Copy the lines below word for word, keeping each one as it appears.

* * * *

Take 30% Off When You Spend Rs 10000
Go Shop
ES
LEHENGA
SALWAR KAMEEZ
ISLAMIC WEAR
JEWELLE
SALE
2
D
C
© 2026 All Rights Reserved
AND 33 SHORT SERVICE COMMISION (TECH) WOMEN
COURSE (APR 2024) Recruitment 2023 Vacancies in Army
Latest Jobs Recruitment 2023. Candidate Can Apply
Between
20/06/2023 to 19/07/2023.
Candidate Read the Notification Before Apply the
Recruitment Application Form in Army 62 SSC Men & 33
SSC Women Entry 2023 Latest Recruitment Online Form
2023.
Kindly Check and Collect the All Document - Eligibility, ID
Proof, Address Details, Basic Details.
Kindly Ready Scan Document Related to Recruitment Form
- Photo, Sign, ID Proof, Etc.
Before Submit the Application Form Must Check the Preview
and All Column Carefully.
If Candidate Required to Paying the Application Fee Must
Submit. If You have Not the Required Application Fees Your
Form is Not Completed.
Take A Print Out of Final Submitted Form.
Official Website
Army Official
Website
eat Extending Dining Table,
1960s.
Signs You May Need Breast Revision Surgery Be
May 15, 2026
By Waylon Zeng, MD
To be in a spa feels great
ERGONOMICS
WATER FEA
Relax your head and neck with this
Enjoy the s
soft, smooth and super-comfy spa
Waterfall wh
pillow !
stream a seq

* * * *

:: OUTPUT OF THE TASK ::
Take 30% Off When You Spend Rs 10000
Go Shop
ES
LEHENGA
SALWAR KAMEEZ
ISLAMIC WEAR
JEWELLE
SALE
2
D
C
© 2026 All Rights Reserved
AND 33 SHORT SERVICE COMMISION (TECH) WOMEN
COURSE (APR 2024) Recruitment 2023 Vacancies in Army
Latest Jobs Recruitment 2023. Candidate Can Apply
Between
20/06/2023 to 19/07/2023.
Candidate Read the Notification Before Apply the
Recruitment Application Form in Army 62 SSC Men & 33
SSC Women Entry 2023 Latest Recruitment Online Form
2023.
Kindly Check and Collect the All Document - Eligibility, ID
Proof, Address Details, Basic Details.
Kindly Ready Scan Document Related to Recruitment Form
- Photo, Sign, ID Proof, Etc.
Before Submit the Application Form Must Check the Preview
and All Column Carefully.
If Candidate Required to Paying the Application Fee Must
Submit. If You have Not the Required Application Fees Your
Form is Not Completed.
Take A Print Out of Final Submitted Form.
Official Website
Army Official
Website
eat Extending Dining Table,
1960s.
Signs You May Need Breast Revision Surgery Be
May 15, 2026
By Waylon Zeng, MD
To be in a spa feels great
ERGONOMICS
WATER FEA
Relax your head and neck with this
Enjoy the s
soft, smooth and super-comfy spa
Waterfall wh
pillow !
stream a seq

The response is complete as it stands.